Alors que le président des États-Unis Donald Trump s'adressait aux dirigeants mondiaux lors du Forum économique mondial de Davos mercredi, l'ancien Président de la Commission européenne, Jean-Claude Juncker, a choisi l'émission phare d'Euronews, Europe Today, pour s'exprimer sur les menaces de Trump de prendre le contrôle du Groenland.

Juncker a appelé les Européens à miser sur la diplomatie pour résoudre les tensions avec les États-Unis, soulignant que "l'Union européenne a des cartes en main". "Nous pouvons utiliser tous les instruments dont nous disposons pour nuire profondément à l'économie américaine, et nous ne devrions pas nous abstenir d'utiliser ces outils si nécessaire", a déclaré Juncker.

Il fait ainsi référence à l'instrument de lutte contre la coercition que certains dirigeants de l'UE, notamment le président français Emmanuel Macron, font pression pour qu'il soit déployé contre les États-Unis.

Surnommé le "bazooka", l'instrument anti-coercition est un outil puissant adopté en 2023 qui permet à l'UE de punir les pays hostiles pour "chantage économique" en limitant les licences commerciales et en fermant l'accès au marché unique.

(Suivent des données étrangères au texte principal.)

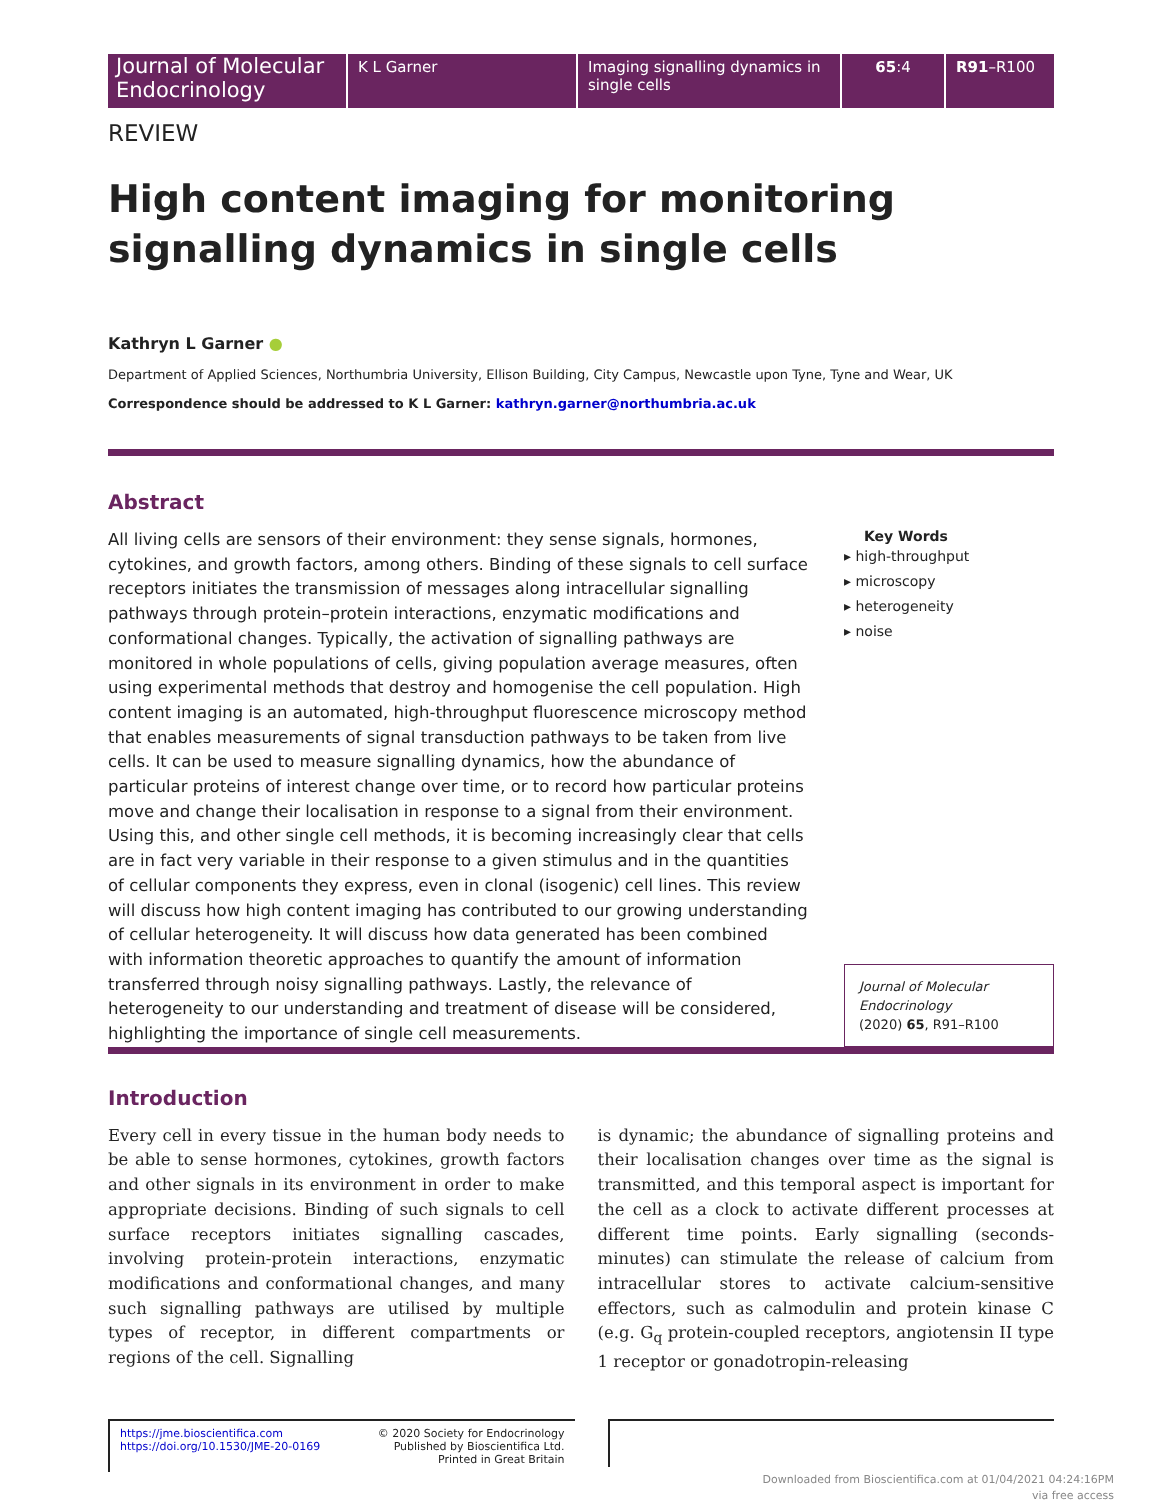Journal of Molecular Endocrinology
K L Garner Imaging signalling dynamics in single cells
65:4 R91–R100
REVIEW
High content imaging for monitoring signalling dynamics in single cells
Kathryn L Garner ●
Department of Applied Sciences, Northumbria University, Ellison Building, City Campus, Newcastle upon Tyne, Tyne and Wear, UK
Correspondence should be addressed to K L Garner: kathryn.garner@northumbria.ac.uk
Abstract
All living cells are sensors of their environment: they sense signals, hormones, cytokines, and growth factors, among others. Binding of these signals to cell surface receptors initiates the transmission of messages along intracellular signalling pathways through protein–protein interactions, enzymatic modifications and conformational changes. Typically, the activation of signalling pathways are monitored in whole populations of cells, giving population average measures, often using experimental methods that destroy and homogenise the cell population. High content imaging is an automated, high-throughput fluorescence microscopy method that enables measurements of signal transduction pathways to be taken from live cells. It can be used to measure signalling dynamics, how the abundance of particular proteins of interest change over time, or to record how particular proteins move and change their localisation in response to a signal from their environment. Using this, and other single cell methods, it is becoming increasingly clear that cells are in fact very variable in their response to a given stimulus and in the quantities of cellular components they express, even in clonal (isogenic) cell lines. This review will discuss how high content imaging has contributed to our growing understanding of cellular heterogeneity. It will discuss how data generated has been combined with information theoretic approaches to quantify the amount of information transferred through noisy signalling pathways. Lastly, the relevance of heterogeneity to our understanding and treatment of disease will be considered, highlighting the importance of single cell measurements.
Key Words
▸ high-throughput
▸ microscopy
▸ heterogeneity
▸ noise
Journal of Molecular Endocrinology
(2020) 65, R91–R100
Introduction
Every cell in every tissue in the human body needs to be able to sense hormones, cytokines, growth factors and other signals in its environment in order to make appropriate decisions. Binding of such signals to cell surface receptors initiates signalling cascades, involving protein-protein interactions, enzymatic modifications and conformational changes, and many such signalling pathways are utilised by multiple types of receptor, in different compartments or regions of the cell. Signalling
is dynamic; the abundance of signalling proteins and their localisation changes over time as the signal is transmitted, and this temporal aspect is important for the cell as a clock to activate different processes at different time points. Early signalling (seconds-minutes) can stimulate the release of calcium from intracellular stores to activate calcium-sensitive effectors, such as calmodulin and protein kinase C (e.g. G<sub>q</sub> protein-coupled receptors, angiotensin II type 1 receptor or gonadotropin-releasing
https://jme.bioscientifica.com
https://doi.org/10.1530/JME-20-0169
© 2020 Society for Endocrinology
Published by Bioscientifica Ltd.
Printed in Great Britain
Downloaded from Bioscientifica.com at 01/04/2021 04:24:16PM
via free access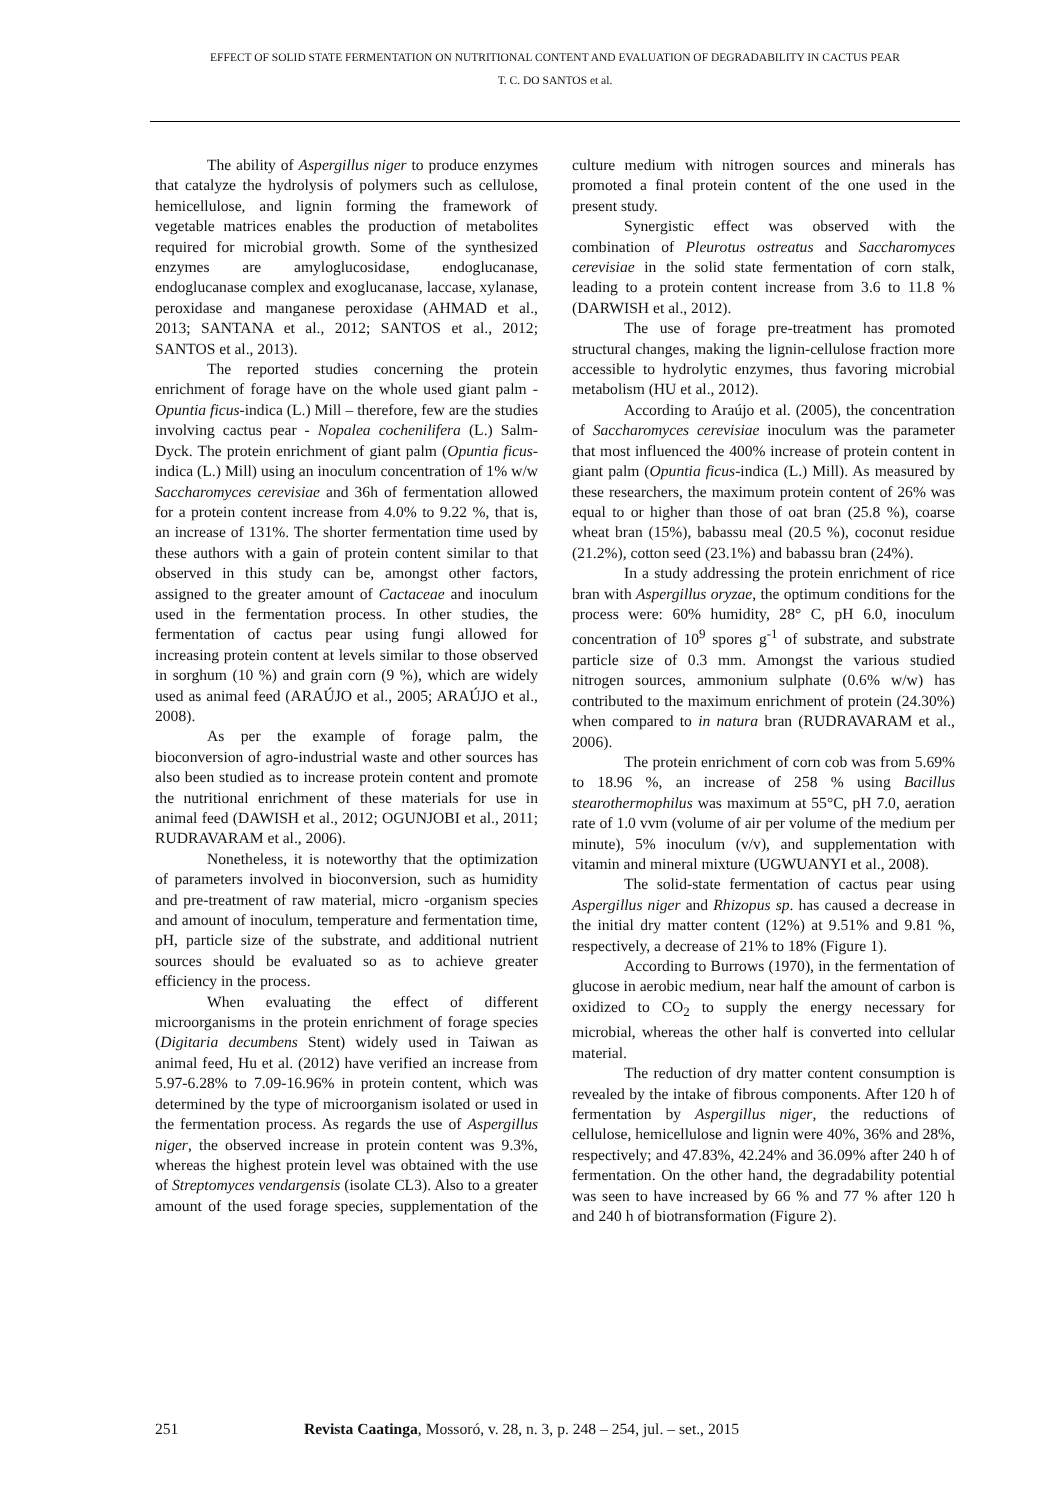EFFECT OF SOLID STATE FERMENTATION ON NUTRITIONAL CONTENT AND EVALUATION OF DEGRADABILITY IN CACTUS PEAR
T. C. DO SANTOS et al.
The ability of Aspergillus niger to produce enzymes that catalyze the hydrolysis of polymers such as cellulose, hemicellulose, and lignin forming the framework of vegetable matrices enables the production of metabolites required for microbial growth. Some of the synthesized enzymes are amyloglucosidase, endoglucanase, endoglucanase complex and exoglucanase, laccase, xylanase, peroxidase and manganese peroxidase (AHMAD et al., 2013; SANTANA et al., 2012; SANTOS et al., 2012; SANTOS et al., 2013).
The reported studies concerning the protein enrichment of forage have on the whole used giant palm - Opuntia ficus-indica (L.) Mill – therefore, few are the studies involving cactus pear - Nopalea cochenilifera (L.) Salm-Dyck. The protein enrichment of giant palm (Opuntia ficus-indica (L.) Mill) using an inoculum concentration of 1% w/w Saccharomyces cerevisiae and 36h of fermentation allowed for a protein content increase from 4.0% to 9.22 %, that is, an increase of 131%. The shorter fermentation time used by these authors with a gain of protein content similar to that observed in this study can be, amongst other factors, assigned to the greater amount of Cactaceae and inoculum used in the fermentation process. In other studies, the fermentation of cactus pear using fungi allowed for increasing protein content at levels similar to those observed in sorghum (10 %) and grain corn (9 %), which are widely used as animal feed (ARAÚJO et al., 2005; ARAÚJO et al., 2008).
As per the example of forage palm, the bioconversion of agro-industrial waste and other sources has also been studied as to increase protein content and promote the nutritional enrichment of these materials for use in animal feed (DAWISH et al., 2012; OGUNJOBI et al., 2011; RUDRAVARAM et al., 2006).
Nonetheless, it is noteworthy that the optimization of parameters involved in bioconversion, such as humidity and pre-treatment of raw material, micro -organism species and amount of inoculum, temperature and fermentation time, pH, particle size of the substrate, and additional nutrient sources should be evaluated so as to achieve greater efficiency in the process.
When evaluating the effect of different microorganisms in the protein enrichment of forage species (Digitaria decumbens Stent) widely used in Taiwan as animal feed, Hu et al. (2012) have verified an increase from 5.97-6.28% to 7.09-16.96% in protein content, which was determined by the type of microorganism isolated or used in the fermentation process. As regards the use of Aspergillus niger, the observed increase in protein content was 9.3%, whereas the highest protein level was obtained with the use of Streptomyces vendargensis (isolate CL3). Also to a greater amount of the used forage species, supplementation of the culture medium with nitrogen sources and minerals has promoted a final protein content of the one used in the present study.
Synergistic effect was observed with the combination of Pleurotus ostreatus and Saccharomyces cerevisiae in the solid state fermentation of corn stalk, leading to a protein content increase from 3.6 to 11.8 % (DARWISH et al., 2012).
The use of forage pre-treatment has promoted structural changes, making the lignin-cellulose fraction more accessible to hydrolytic enzymes, thus favoring microbial metabolism (HU et al., 2012).
According to Araújo et al. (2005), the concentration of Saccharomyces cerevisiae inoculum was the parameter that most influenced the 400% increase of protein content in giant palm (Opuntia ficus-indica (L.) Mill). As measured by these researchers, the maximum protein content of 26% was equal to or higher than those of oat bran (25.8 %), coarse wheat bran (15%), babassu meal (20.5 %), coconut residue (21.2%), cotton seed (23.1%) and babassu bran (24%).
In a study addressing the protein enrichment of rice bran with Aspergillus oryzae, the optimum conditions for the process were: 60% humidity, 28° C, pH 6.0, inoculum concentration of 10<sup>9</sup> spores g<sup>-1</sup> of substrate, and substrate particle size of 0.3 mm. Amongst the various studied nitrogen sources, ammonium sulphate (0.6% w/w) has contributed to the maximum enrichment of protein (24.30%) when compared to in natura bran (RUDRAVARAM et al., 2006).
The protein enrichment of corn cob was from 5.69% to 18.96 %, an increase of 258 % using Bacillus stearothermophilus was maximum at 55°C, pH 7.0, aeration rate of 1.0 vvm (volume of air per volume of the medium per minute), 5% inoculum (v/v), and supplementation with vitamin and mineral mixture (UGWUANYI et al., 2008).
The solid-state fermentation of cactus pear using Aspergillus niger and Rhizopus sp. has caused a decrease in the initial dry matter content (12%) at 9.51% and 9.81 %, respectively, a decrease of 21% to 18% (Figure 1).
According to Burrows (1970), in the fermentation of glucose in aerobic medium, near half the amount of carbon is oxidized to CO<sub>2</sub> to supply the energy necessary for microbial, whereas the other half is converted into cellular material.
The reduction of dry matter content consumption is revealed by the intake of fibrous components. After 120 h of fermentation by Aspergillus niger, the reductions of cellulose, hemicellulose and lignin were 40%, 36% and 28%, respectively; and 47.83%, 42.24% and 36.09% after 240 h of fermentation. On the other hand, the degradability potential was seen to have increased by 66 % and 77 % after 120 h and 240 h of biotransformation (Figure 2).
251 Revista Caatinga, Mossoró, v. 28, n. 3, p. 248 – 254, jul. – set., 2015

Un "comportement néocolonial"

Juncker a de l'expérience en matière de relations avec le président américain : en 2018, alors qu'une guerre commerciale se profilait, il est parvenu à désamorcer le conflit. Mais cette semaine, il a déclaré que le contexte était désormais très différent.

"Je ne pense pas qu'il soit, pour l'instant, à l'écoute", a déclaré Juncker à propos de Trump. "Il est devenu de plus en plus difficile de lui parler de manière amicale."

Il a exhorté l'UE à s'affirmer davantage vis-à-vis des États-Unis, en montrant que "nous sommes prêts à défendre les intérêts européens". Interrogé sur ce qu'il ferait s'il était encore président, il a déclaré qu'il affronterait le président américain et lui expliquerait "que l'Union européenne ne peut être soumise à aucun type de comportement néocolonial".

"L'UE n'est pas l'esclave des États-Unis d'Amérique. Il le sait, mais il n'en tient pas compte, du moins pas publiquement."

Juncker a déclaré que le discours de Trump, qui a duré une heure, était "moins agressif" que ce à quoi il s'attendait, mais qu'il n'était toujours pas "rassurant".

Si le président américain a exclu la possibilité d'une attaque militaire contre le Groenland, il a réaffirmé la nécessité de s'en emparer par le biais de négociations. Il a également qualifié le Groenland de "gigantesque morceau de glace" et l'a appelé à plusieurs reprises "Islande".

Aujourd'hui conseiller de l'actuelle présidente de la Commission, Ursula von der Leyen, Juncker a déclaré à Euronews que les menaces de Trump pourraient conduire à la fin de l'alliance transatlantique.

"Si un allié de l'OTAN attaque ou menace un autre allié de l'OTAN, cela initie un processus au terme duquel nous pourrions assister à un effondrement de l'OTAN ", a-t-il déclaré.